Galiyev 1923-1924 yıllarında kısa süreli olarak iki kez tutuklanır. Devrim sırasında geçmiş hizmetleri dolayısıyla serbest bırakılır. Bundan sonra Moskova’da yaşamak durumundadır. Arkadaşlarına yazdığı “Devrim amacından saptı, sömürülen milletleri savunmak amacıyla çıktığımız bu yol Rus emperyalizmine yol açtı” dediği mektup Stalin’in eline geçer ve 1928 yılında tekrar tutuklanır.”Karşı devrimci, emperyalist ajan, milliyetçilik” suçlamalarıyla yargılanır. Beyaz Deniz kıyısında bir kampa gönderilir. “1940 yılında Lefort Hapishane’sinde öldürülmüştür. Kısa süre sonra eşi de tutuklanmış ve bir daha haber alınamamıştır. Oğlu bir akıl hastanesine kapatılmış ve orada öldürülmüştür. Büyük kızı Gülsarı Sibirya’ya sürülmüş sistematik tecavüze maruz kaldığı için intihar etmiştir. Küçük kızı Reşide Sibirya’da bir çalışma kampında ölmüştür.” Ne acıdır ki Stalin O’nun soyunu yeryüzünden silmek istemiştir. Attila İlhan’ın “Sultan Galiyev’in kan revan içindeki hayaleti mazlum halklar arasında en çok da Avrasya’da dolaşıyor” sözleri bu trajediye işaret etmiyor mu?

Galiyev’in fikirlerinin beslendiği iki önemli kaynak vardır. Bunlardan ilki ‘dilde, fikirde, işte birlik’ ülküsünü belirleyen İsmail Gaspıralı’nın cedit hareketinin etkisiyle oluşan Türkçülük ve Turancılık. Diğeri ise Marksizmdir.

Emperyalizmin hedefi olan toplumlar temel alındığında uluslar arası alanda ana çelişkinin emek/sermaye değil ‘Mazlum Doğu/Sömürgeci Batı’ olduğunu belirtir. “Komünizm, Batı Avrupa ihtilal hareketine öncülük vermekle ciddi bir strateji hatası işlemiş bulunmaktadır. Çünkü kapitalist dünyanın zayıf noktasının Avrupa değil Asya olduğu unutulmuştur” tespitini yapar.

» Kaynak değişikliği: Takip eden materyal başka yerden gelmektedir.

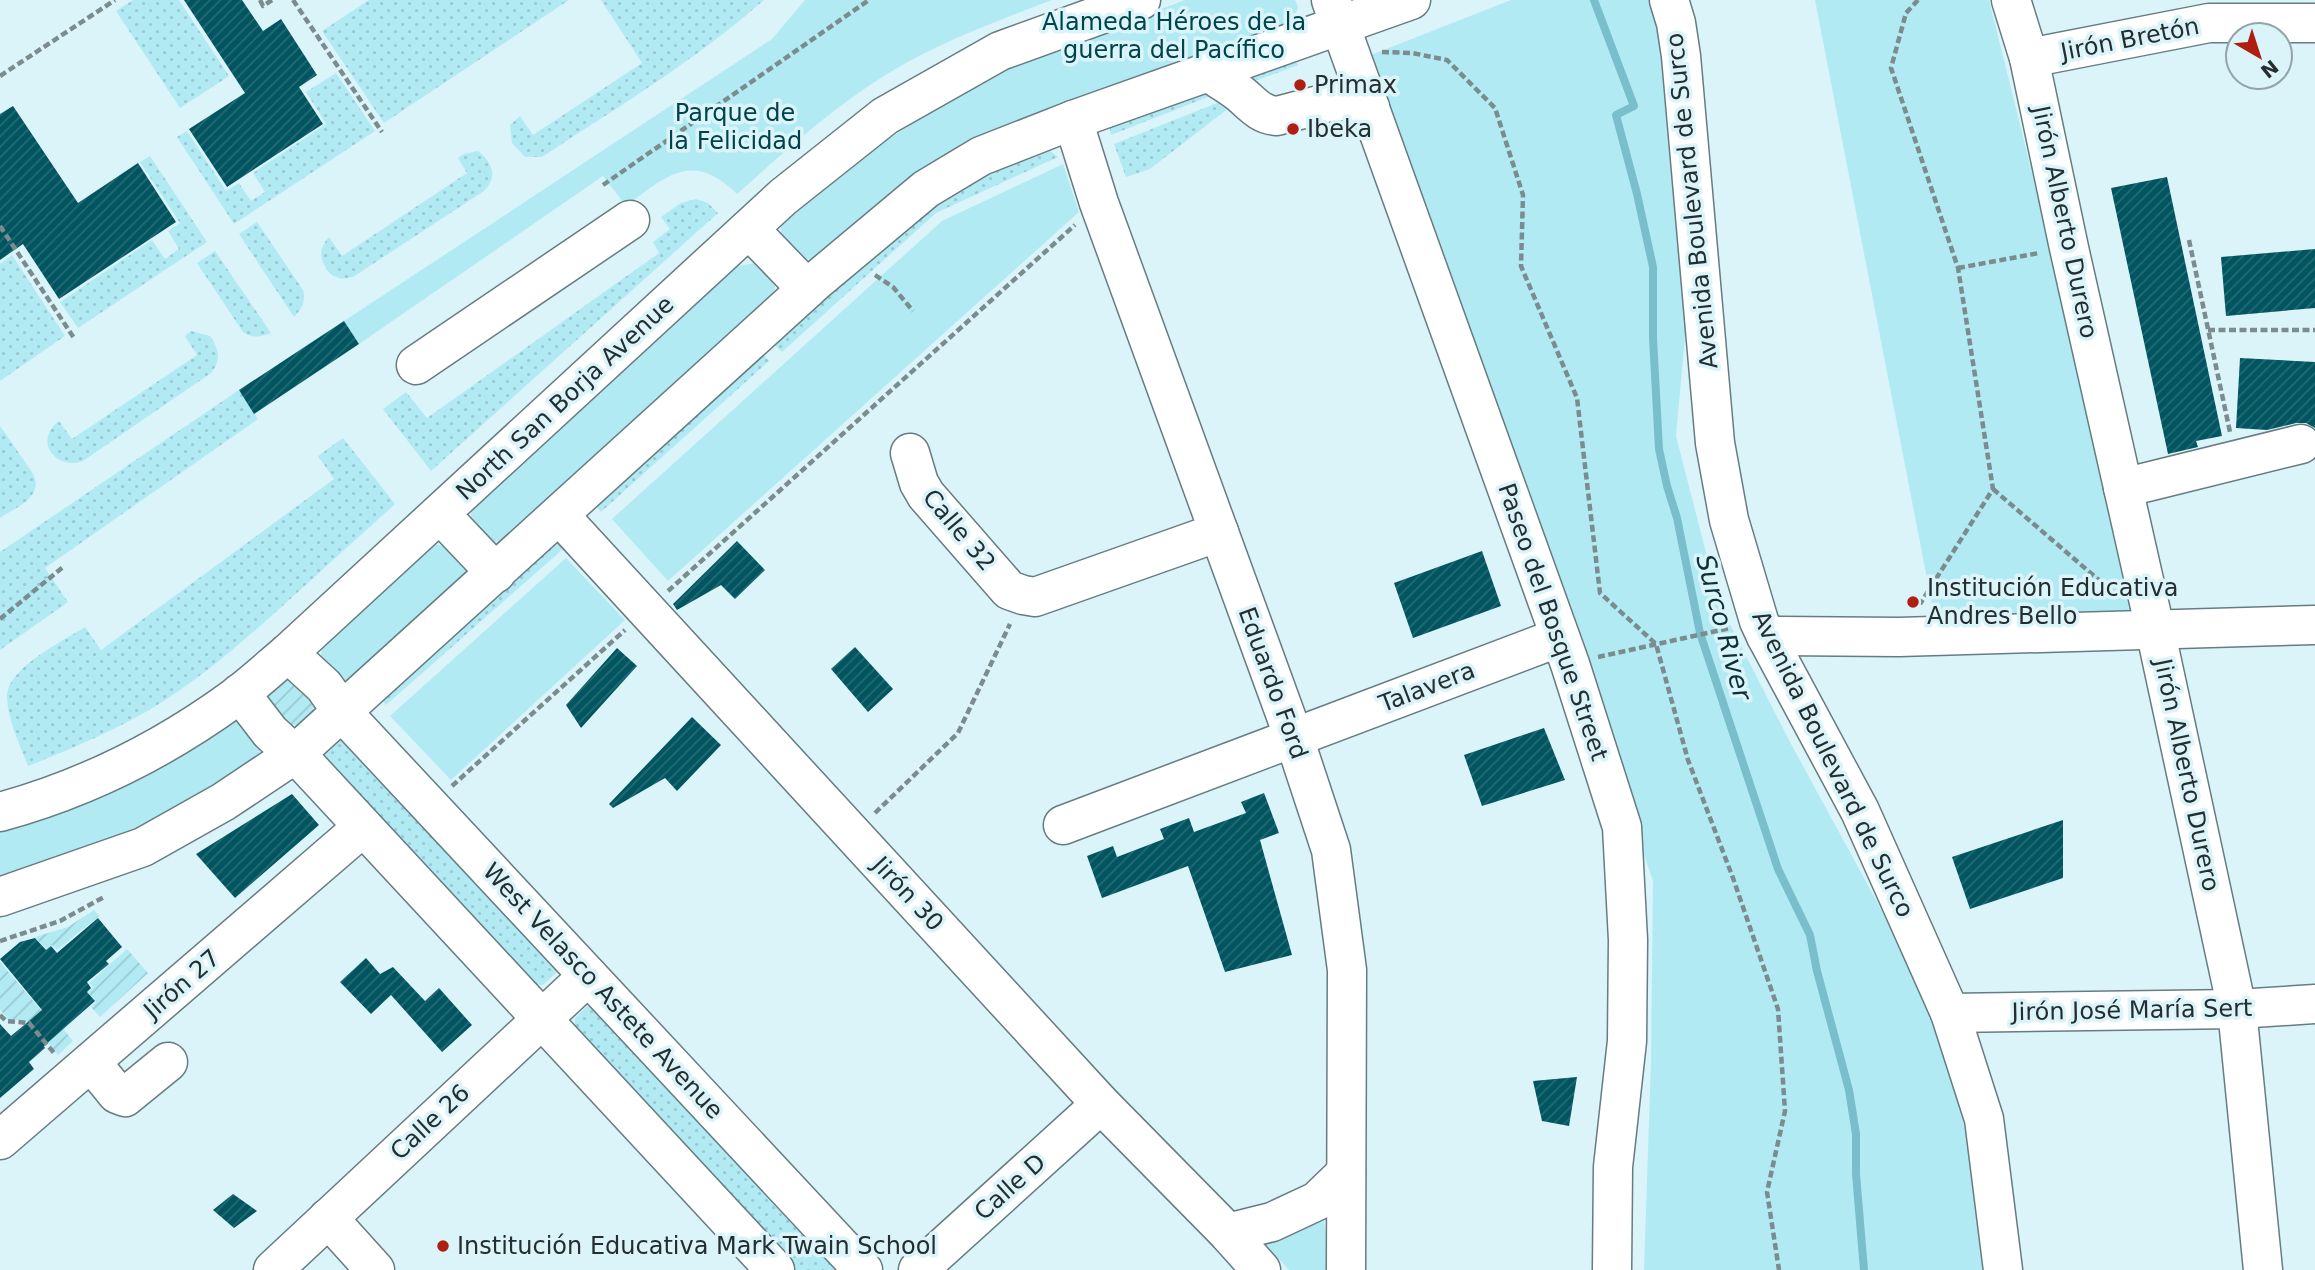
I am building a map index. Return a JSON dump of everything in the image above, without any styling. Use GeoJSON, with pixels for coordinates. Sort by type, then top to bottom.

“Avrupa’da burjuvazinin diktatoryası yerine konacak bir proleterya (emekçi sınıfı) idaresi mazlum milletlerin durumunda bir değişiklik yapmayacaktır. Mazlum milletler için sadece efendi değişecektir.” düşüncesindedir. Galiyev “Marksizmi Asyalılaştırmıştır” Galiyev’e göre Batı Avrupa’da bir sosyalist devrim beklemek hatadır. Nedenini şöyle açıklar “Doğu’nun zenginliklerinin sömürgecilik aracılığıyla Batı’ya aktarılmasının ve aktarılan bu kaynaklardan Batılı işçi sınıfına pay verilerek devrimci isteklerinin ve potansiyelinin eritilmesinin yattığını söylemektedir. ” bu öngörüsü ile tarih Galiyev’i haklı çıkarmıştır.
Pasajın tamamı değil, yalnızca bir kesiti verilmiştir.